Of course, predicting an AI’s behavior seems quite far stretched given our current understanding of AI systems. It has also been argued that this is strictly impossible for an advanced AI [Yampolskiy, 2020b]. Using the framework employed here, there seems to be a good argument to that conclusion. To see this, we have to think about how the challenge develops for more intelligent agents. In the RL framework employed here, to predict an agent’s behavior, one needs to account for the current state, its model of the environment, its (resulting) value function, and the resulting policy which specifies the agent's actions. Consequently, we at least need to be able to tell its state, model and value function to predict the policy and behavior that is downstream of these. We argued before that the agent’s model is central to its adaptive behavior and thereby its intelligence. Thus, more intelligent agents have a better model of their environment which we need to predict. Based on this alone, we can see that the task becomes increasingly difficult for increasingly intelligent AI systems. More intelligent agents have a better model of their environment so that the task of predicting the actions of a more intelligent AI agent has to involve capturing this increasingly better model. For this reason, predicting AI behavior gets increasingly difficult as we develop smarter systems. This is mirrored in the common surprise regarding the capabilities of more intelligent AIs that have been deployed, and in our inability to predict which capabilities AI systems will develop (e.g. jobs in creative industries seem much more at risk than most anticipated). Given the argument we just made, we should expect to be increasingly worse at predicting the capabilities of future AI systems.

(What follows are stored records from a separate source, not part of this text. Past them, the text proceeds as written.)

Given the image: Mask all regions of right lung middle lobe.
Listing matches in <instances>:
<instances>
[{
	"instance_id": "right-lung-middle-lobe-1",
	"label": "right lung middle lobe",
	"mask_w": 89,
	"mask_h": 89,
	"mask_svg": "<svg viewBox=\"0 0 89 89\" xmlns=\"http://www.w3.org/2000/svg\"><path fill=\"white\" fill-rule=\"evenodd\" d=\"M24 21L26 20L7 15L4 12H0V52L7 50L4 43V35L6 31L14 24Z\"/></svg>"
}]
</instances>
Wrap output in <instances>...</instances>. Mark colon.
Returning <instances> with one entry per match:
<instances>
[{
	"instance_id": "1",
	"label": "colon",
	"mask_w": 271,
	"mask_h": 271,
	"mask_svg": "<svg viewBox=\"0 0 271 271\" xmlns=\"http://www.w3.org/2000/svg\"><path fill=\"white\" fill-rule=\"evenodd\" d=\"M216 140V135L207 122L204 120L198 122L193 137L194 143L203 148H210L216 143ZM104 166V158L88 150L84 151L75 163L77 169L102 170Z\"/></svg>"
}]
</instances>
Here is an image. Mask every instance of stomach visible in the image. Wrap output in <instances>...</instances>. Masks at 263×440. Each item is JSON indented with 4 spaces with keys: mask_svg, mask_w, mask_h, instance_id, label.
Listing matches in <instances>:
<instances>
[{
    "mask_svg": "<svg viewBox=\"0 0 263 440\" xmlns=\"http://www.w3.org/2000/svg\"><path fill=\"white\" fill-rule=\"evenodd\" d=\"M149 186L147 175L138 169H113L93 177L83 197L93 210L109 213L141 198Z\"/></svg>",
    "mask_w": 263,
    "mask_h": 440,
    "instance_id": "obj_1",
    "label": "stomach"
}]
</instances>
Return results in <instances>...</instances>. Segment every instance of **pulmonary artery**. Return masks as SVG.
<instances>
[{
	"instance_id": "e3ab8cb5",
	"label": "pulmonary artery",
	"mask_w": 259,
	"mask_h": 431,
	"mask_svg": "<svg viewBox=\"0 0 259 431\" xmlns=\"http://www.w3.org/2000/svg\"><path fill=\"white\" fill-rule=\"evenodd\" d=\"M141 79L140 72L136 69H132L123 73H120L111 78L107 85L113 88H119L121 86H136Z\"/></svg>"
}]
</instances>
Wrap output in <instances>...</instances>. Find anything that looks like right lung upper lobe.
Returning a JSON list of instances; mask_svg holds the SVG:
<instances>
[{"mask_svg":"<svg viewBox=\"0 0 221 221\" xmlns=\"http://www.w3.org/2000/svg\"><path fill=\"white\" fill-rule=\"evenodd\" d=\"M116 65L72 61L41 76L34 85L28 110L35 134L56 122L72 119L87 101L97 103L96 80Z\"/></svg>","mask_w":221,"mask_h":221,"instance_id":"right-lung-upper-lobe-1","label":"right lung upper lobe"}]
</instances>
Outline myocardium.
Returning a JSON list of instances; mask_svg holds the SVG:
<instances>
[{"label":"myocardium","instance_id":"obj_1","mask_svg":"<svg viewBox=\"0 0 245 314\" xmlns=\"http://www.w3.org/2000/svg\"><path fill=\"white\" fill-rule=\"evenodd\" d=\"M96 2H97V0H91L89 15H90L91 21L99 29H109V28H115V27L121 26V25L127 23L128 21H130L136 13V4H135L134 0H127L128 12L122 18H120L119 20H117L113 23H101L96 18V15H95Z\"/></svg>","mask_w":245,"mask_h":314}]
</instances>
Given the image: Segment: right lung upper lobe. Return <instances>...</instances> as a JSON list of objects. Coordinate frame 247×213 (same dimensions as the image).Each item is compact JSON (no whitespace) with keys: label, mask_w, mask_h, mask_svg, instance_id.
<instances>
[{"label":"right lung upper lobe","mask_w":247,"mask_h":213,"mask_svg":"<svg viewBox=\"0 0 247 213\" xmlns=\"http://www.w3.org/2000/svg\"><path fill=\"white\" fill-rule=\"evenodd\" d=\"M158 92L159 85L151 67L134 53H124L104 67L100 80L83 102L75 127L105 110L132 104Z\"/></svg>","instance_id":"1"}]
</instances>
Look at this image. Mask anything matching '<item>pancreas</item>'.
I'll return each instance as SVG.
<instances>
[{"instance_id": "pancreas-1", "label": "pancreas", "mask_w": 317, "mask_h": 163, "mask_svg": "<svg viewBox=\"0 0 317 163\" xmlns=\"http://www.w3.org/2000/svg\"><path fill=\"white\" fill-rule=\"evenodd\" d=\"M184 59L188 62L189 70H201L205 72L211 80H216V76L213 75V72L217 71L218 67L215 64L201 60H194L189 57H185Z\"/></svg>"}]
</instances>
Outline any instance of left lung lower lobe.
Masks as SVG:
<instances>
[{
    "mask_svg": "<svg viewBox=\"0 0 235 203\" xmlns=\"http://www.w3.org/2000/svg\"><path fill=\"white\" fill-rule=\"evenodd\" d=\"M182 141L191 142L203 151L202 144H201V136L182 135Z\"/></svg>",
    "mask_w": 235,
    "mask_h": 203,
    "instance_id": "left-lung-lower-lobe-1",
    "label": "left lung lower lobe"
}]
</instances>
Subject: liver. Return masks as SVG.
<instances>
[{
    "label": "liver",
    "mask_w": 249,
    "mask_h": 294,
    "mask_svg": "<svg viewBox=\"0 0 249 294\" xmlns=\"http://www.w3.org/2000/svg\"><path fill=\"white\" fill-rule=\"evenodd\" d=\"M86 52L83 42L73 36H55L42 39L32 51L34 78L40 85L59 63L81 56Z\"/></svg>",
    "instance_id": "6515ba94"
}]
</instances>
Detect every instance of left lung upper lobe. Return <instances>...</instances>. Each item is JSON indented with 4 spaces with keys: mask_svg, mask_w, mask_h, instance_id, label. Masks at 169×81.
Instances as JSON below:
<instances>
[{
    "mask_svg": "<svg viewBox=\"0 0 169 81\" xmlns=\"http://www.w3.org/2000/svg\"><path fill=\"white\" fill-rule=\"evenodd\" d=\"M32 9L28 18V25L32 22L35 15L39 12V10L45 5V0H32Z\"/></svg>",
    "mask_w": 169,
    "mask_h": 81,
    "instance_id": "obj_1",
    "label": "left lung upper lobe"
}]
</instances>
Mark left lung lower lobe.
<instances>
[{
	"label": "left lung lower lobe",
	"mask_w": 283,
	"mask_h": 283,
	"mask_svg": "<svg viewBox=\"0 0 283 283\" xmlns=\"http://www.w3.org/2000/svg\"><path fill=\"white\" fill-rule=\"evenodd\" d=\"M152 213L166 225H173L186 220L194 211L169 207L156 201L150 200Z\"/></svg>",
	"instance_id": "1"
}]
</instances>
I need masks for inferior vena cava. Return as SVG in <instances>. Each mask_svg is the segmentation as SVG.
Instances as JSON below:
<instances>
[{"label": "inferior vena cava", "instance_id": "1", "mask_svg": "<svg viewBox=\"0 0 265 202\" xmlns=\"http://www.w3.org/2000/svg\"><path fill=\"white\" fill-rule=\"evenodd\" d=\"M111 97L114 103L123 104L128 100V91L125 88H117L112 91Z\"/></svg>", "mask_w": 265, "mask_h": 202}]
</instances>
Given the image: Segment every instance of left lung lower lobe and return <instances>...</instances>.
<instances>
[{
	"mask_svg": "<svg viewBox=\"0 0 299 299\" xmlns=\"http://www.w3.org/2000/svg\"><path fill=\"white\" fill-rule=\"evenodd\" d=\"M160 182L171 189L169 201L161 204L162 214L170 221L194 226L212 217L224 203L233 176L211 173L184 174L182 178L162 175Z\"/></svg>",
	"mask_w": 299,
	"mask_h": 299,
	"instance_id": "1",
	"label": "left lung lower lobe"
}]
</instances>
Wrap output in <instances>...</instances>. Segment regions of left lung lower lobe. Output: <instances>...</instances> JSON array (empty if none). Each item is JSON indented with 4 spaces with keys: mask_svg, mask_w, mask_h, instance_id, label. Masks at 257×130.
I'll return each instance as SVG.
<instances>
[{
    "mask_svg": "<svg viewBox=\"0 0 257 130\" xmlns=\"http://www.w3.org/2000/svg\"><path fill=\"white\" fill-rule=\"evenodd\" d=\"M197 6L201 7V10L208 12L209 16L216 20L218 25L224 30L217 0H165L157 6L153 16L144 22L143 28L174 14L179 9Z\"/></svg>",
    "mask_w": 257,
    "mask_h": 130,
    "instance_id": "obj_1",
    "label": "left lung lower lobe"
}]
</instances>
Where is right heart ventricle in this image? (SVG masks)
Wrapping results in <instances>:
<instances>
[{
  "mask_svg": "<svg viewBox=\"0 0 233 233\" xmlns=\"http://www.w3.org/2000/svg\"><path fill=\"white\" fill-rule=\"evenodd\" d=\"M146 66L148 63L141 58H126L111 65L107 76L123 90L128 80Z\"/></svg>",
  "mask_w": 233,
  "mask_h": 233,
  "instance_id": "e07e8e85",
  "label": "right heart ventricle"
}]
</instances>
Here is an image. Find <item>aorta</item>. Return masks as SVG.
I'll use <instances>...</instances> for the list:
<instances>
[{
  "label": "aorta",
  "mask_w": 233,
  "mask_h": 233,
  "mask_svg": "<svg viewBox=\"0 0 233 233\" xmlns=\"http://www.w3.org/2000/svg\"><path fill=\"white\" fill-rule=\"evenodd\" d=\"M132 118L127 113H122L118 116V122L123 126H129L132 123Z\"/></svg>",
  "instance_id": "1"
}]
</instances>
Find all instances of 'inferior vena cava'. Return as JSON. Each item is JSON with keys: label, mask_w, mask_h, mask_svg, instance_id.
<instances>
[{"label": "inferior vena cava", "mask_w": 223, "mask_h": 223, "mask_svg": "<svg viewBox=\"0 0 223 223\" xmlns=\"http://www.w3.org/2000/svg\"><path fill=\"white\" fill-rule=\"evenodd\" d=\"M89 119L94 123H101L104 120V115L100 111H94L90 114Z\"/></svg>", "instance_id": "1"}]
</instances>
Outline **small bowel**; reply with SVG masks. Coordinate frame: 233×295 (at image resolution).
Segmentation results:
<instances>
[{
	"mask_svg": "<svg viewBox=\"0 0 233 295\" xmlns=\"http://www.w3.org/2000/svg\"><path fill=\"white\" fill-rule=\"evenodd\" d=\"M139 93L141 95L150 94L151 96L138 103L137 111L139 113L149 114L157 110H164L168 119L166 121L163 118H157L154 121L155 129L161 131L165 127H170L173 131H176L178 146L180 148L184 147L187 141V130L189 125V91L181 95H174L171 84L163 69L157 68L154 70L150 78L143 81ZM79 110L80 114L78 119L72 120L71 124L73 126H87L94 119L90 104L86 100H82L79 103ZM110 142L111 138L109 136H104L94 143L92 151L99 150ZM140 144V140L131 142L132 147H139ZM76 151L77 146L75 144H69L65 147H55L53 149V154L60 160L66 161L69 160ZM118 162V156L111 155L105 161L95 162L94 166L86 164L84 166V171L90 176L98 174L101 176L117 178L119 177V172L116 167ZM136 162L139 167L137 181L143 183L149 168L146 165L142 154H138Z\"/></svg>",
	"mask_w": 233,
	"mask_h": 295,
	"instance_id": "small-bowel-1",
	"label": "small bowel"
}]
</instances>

Finally, this should also make it clear that the task of predicting AI behavior is not only increasingly hard but impossible for an agent that is sufficiently more intelligent than us. If the higher intelligence of an agent A means having an increasingly better model, then an agent B that is less intelligent will by definition have a worse model which won’t allow it to predict the behavior of A. We can also turn this into a proof by contradiction. Suppose that an agent B which is less intelligent than an agent A is nevertheless capable of predicting the behavior of A. Since the lower intelligence of B entails it to have a worse model than A, the less accurate model of B has to accurately predict the more accurate model of A. But that is a contradiction so that our initial assumption must have been wrong. Notice especially on that last version the similarity to the proof of the same statement by [Yampolskiy, 2020b]. The difference lies in the use of the agents’ models which we argued gets better with increasing intelligence.

To anticipate one answer: It could be that the two agents’ models also differ in their computational complexity besides their accuracy so that B could leverage its simpler and or faster algorithm in modeling A. Here, we refer back to our previous discussion of this point. We mentioned that we expect a pressure towards speed and a low computational complexity of the agent’s model in most environments. Further, more intelligent agents are the ones which optimized their policies further to their complex environment on the basis of a better model. All else being equal, we therefore expect them to also have had more exposure to these pressures so that inefficiencies are less pronounced in the more intelligent agent than the less intelligent one. Thus, while it is conceivable that a less intelligent agent could leverage its lower computational complexity and/ or higher speed, this seems implausible in practice. Independently, it also seems implausible in practice since artificial neural networks are already much faster than us.

3.2 The increasing difficulty of alignment

To approach AI safety in a perhaps more realistic way then, we’d have to give up on predicting the model of the agent and its behavior. Instead, following the second approach mentioned above, we could aim to find a solution to the alignment problem by predicting the value function. Here the aim is to predict the internally represented goal or value function $v$ of the AI system to ensure that it is compatible with human values and to only build such agents for which that is true. First, some remarks: 1) We need to predict the internally represented goal or value function since we do not know that the learned goal or value function of an AI system in question is sufficiently similar to the intended goal or value function [Hubinger et al., 2019]. This so-called inner alignment problem is well-recognized and indeed a core part of the worry here since for current AI systems, we cannot engineer goals or the right value function into them (even if we knew them). 2) It is important to steer free in this context of circularly defined goals or utility functions as e.g. used in active inference where they are generalization about the actual behavior (and defined by a system’s dynamical attractor). These are evidently not helpful here. 3) It’s worth emphasizing that in predicting the goal or value function and thereby giving up on predicting the agent's behavior, we are also giving up control. Whatever the agent does is instead centrally determined by its value function and we consequently have to be extremely confident in the AI having the right one.

Now for this alignment approach where we need to predict the AI’s goal/ value function, we first, either need to train the RL agent in such a way that we can predict its value function within sufficiently small confidence intervals or second, we need to have some way of assessing the agent’s value function via (mechanistic) interpretability of the AIs internals. Third and finally, we might again infer goals and or dangerous capabilities from its actual behavior but in an environment that is more secure, e.g. via red team evaluations. Ideally, we’d, of course, want to use all of these approaches in parallel, so that mistakes in the setup of the agent giving it its value function could be detected by the interpretability approach and/ or sufficiently secure evaluations before catastrophic outcomes.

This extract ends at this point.